I have an 85 GTI engine in my 90 Fox. I spliced the wiring harness from an 86 GTI into the Fox harness. I have two years and 30,000km on this swap, so while it is possible that it is my wiring causing the issue, it isn't super likely at this point.

My car is low in power everywhere in the rev range, particularly if hard on the throttle. If I accelerate gently the engine revs more freely. It run best on a cold start and worst on a hot start. After a hot start the first couple blocks it barely runs, sounds like vapour lock on a carburetted car. Runs out of power beyond 4,500rpm. Hesitates badly off idle or at about 2,500rpm and recovers somewhat by 3,500rpm.

I have replaced my fuel filter, my transfer pump and my O2 sensor. I have been over the engine several times for vacuum leaks. I do not yet have a fuel pressure gauge, though I will be buying one soon. I have done every electrical test in the fuel, ignition and emissions sections of the Bentley.
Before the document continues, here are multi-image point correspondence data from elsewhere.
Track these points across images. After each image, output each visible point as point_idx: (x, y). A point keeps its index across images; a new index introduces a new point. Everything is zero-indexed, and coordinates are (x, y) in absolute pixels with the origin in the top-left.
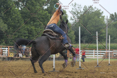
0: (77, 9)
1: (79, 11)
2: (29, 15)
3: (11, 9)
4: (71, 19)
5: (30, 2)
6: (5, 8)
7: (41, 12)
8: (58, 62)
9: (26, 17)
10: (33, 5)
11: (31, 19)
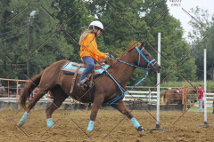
0: (201, 17)
1: (205, 22)
2: (113, 28)
3: (80, 16)
4: (190, 36)
5: (114, 5)
6: (69, 16)
7: (134, 22)
8: (164, 113)
9: (108, 31)
10: (119, 9)
11: (116, 35)
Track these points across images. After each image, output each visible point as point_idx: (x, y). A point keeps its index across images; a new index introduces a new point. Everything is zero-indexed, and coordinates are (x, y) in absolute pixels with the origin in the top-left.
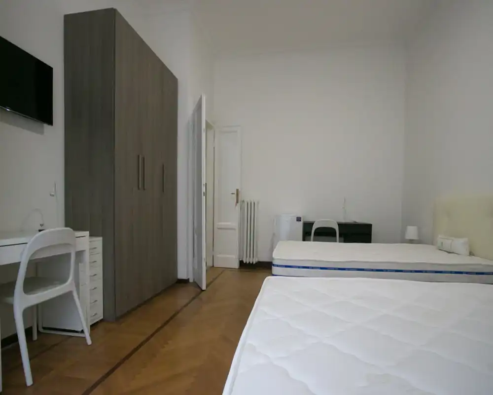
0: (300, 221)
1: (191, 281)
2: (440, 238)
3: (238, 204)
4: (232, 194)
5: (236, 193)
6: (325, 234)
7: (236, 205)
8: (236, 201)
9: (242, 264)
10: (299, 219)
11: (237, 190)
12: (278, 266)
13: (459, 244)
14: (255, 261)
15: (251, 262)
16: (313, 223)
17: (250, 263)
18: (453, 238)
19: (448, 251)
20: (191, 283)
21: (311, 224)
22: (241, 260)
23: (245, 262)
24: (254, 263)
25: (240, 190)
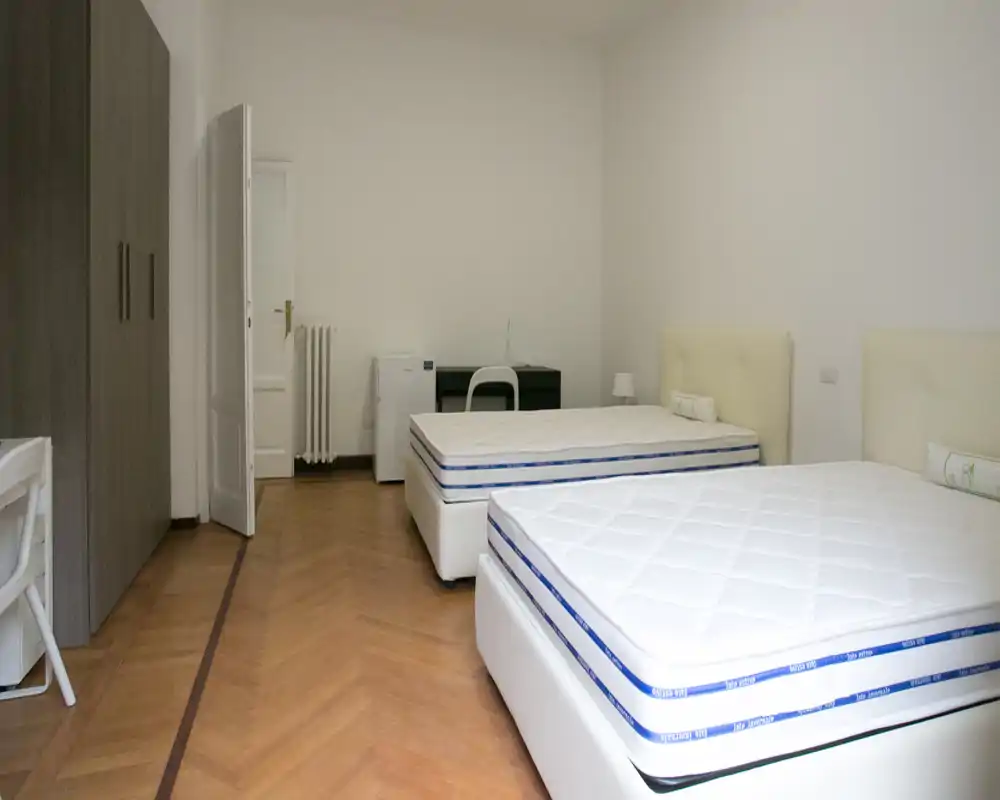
0: (431, 368)
1: (205, 519)
2: (676, 397)
3: (289, 335)
4: (278, 311)
5: (284, 308)
7: (286, 335)
8: (284, 327)
9: (301, 466)
10: (428, 366)
11: (288, 303)
12: (453, 468)
13: (704, 405)
14: (330, 456)
15: (323, 461)
16: (471, 375)
17: (320, 461)
18: (693, 396)
19: (689, 416)
20: (205, 524)
22: (298, 457)
23: (308, 462)
24: (331, 460)
25: (293, 303)
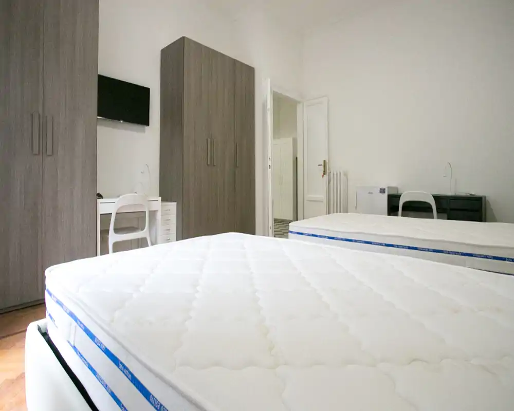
0: (384, 192)
3: (325, 175)
4: (319, 165)
5: (323, 164)
6: (416, 209)
7: (323, 176)
8: (322, 172)
11: (325, 161)
16: (401, 195)
21: (398, 197)
25: (327, 161)
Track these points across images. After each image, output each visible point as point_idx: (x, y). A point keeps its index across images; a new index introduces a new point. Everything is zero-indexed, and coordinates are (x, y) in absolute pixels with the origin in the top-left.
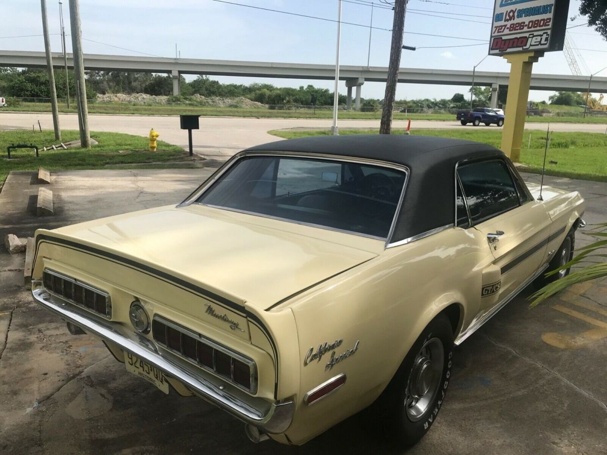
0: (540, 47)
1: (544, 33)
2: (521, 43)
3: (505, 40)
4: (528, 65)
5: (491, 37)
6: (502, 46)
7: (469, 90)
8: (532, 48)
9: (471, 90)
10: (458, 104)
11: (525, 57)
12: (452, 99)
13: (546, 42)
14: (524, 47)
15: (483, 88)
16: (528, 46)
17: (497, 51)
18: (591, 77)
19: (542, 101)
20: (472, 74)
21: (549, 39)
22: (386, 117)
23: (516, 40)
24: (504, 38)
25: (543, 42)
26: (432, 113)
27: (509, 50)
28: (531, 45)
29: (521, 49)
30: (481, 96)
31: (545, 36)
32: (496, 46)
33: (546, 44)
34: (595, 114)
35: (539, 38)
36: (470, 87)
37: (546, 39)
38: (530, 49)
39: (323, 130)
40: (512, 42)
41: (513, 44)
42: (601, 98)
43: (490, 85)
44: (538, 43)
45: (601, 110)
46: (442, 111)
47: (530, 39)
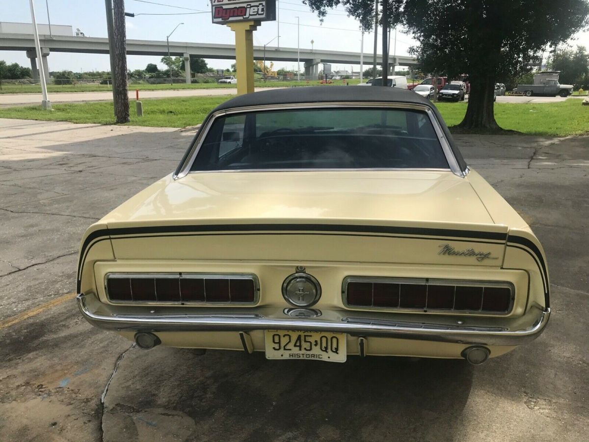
0: (258, 17)
1: (260, 4)
2: (241, 13)
3: (226, 9)
4: (249, 33)
5: (212, 6)
6: (224, 15)
7: (160, 60)
8: (251, 17)
9: (162, 60)
10: (153, 74)
11: (247, 26)
12: (146, 69)
13: (263, 12)
14: (244, 17)
15: (173, 58)
16: (247, 16)
17: (220, 20)
18: (265, 47)
19: (226, 69)
20: (167, 44)
21: (265, 9)
22: (122, 86)
23: (236, 10)
24: (224, 7)
25: (260, 12)
26: (132, 84)
27: (231, 19)
28: (250, 15)
29: (241, 18)
30: (173, 66)
31: (261, 7)
32: (218, 14)
33: (262, 14)
34: (269, 79)
35: (256, 9)
36: (161, 57)
37: (263, 10)
38: (250, 18)
39: (32, 106)
40: (232, 11)
41: (233, 14)
42: (272, 65)
43: (181, 55)
44: (256, 13)
45: (273, 75)
46: (141, 81)
47: (248, 9)
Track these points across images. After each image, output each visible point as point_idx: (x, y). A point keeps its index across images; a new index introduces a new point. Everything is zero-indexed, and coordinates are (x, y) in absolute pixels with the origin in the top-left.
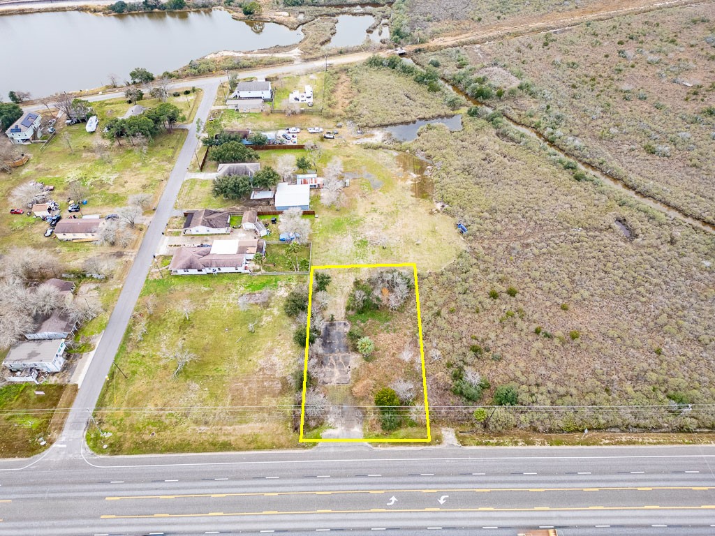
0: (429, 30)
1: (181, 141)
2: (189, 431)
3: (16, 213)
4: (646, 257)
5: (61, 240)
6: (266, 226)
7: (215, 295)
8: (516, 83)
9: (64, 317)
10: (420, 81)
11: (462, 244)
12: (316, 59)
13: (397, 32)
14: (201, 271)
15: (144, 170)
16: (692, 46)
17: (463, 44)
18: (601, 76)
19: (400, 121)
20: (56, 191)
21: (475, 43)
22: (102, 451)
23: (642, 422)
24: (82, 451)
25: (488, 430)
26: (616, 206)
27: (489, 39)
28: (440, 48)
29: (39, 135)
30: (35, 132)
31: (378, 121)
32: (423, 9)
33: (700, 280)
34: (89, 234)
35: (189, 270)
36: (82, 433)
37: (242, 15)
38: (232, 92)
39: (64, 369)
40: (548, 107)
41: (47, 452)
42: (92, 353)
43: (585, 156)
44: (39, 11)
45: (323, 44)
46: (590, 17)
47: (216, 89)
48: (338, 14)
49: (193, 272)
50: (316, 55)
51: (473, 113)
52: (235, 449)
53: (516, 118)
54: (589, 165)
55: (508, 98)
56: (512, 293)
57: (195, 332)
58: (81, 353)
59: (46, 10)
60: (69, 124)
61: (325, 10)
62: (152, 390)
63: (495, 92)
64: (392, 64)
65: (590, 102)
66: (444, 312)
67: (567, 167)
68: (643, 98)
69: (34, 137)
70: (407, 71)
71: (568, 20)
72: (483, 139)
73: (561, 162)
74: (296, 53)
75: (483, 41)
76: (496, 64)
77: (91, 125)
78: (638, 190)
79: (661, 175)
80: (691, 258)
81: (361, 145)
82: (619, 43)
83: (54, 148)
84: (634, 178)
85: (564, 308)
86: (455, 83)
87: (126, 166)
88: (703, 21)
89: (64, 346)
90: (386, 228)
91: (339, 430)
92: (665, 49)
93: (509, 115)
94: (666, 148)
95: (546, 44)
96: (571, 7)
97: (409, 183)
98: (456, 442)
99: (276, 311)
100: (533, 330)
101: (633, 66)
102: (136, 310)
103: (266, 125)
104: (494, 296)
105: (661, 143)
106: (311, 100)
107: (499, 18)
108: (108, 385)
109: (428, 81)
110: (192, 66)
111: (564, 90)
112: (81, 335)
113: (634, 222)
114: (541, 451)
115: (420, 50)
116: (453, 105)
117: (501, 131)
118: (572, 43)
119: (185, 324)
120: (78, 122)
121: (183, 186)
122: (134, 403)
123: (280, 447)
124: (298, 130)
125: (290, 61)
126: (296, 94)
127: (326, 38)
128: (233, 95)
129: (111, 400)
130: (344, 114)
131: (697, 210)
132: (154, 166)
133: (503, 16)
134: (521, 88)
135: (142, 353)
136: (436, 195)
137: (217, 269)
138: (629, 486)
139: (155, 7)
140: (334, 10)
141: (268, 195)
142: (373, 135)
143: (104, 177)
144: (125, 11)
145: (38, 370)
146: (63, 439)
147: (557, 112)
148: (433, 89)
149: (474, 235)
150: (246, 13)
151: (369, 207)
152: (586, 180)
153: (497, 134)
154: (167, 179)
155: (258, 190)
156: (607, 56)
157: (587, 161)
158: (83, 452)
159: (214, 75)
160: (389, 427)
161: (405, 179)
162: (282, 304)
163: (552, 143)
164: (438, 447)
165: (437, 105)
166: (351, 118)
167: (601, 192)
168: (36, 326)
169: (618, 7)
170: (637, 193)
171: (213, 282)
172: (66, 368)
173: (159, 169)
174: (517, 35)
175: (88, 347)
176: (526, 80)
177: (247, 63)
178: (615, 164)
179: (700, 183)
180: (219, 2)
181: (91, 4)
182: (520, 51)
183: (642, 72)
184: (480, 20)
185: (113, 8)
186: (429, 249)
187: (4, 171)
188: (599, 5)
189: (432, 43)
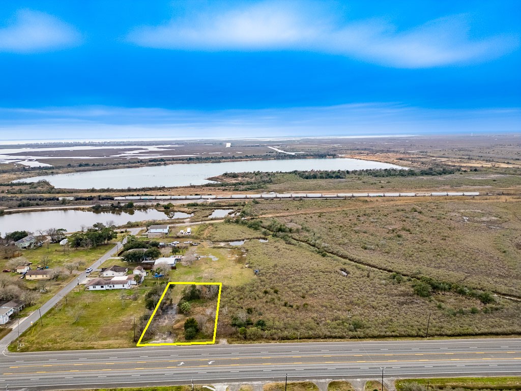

The only test that my car does not pass is the total timing. Doing the test from the Bentley, knock controller vacuum disconnected I'm supposed to get 16° advance at 3000 rpm. I get 22° advance. Same with the controller connected to the vacuum hose, 22°. Vacuum hose has a decent vacuum.

For some reason this harness does not have the test connector for the knock controller. There is no conductor at pin 4 of the harness connector, so I can't check for fault codes.

What are the chances that this could be my issue? Is there too much advance and then under load retarding too much? The problem didn't happen overnight, used to be more subtle and has gradually gotten worse. It also seems to be somewhat better the first time driven after disconnecting the battery.

Any ideas? I'm running out of patience with this thing.

Edited to add that if I disconnect the throttle switches it runs much better, but then idles at 1,400rpm.


----------



## bluetoes591 (Apr 3, 2009)

Does the ICU play a role in ignition advance or does the knock controller do all of the timing variation?


----------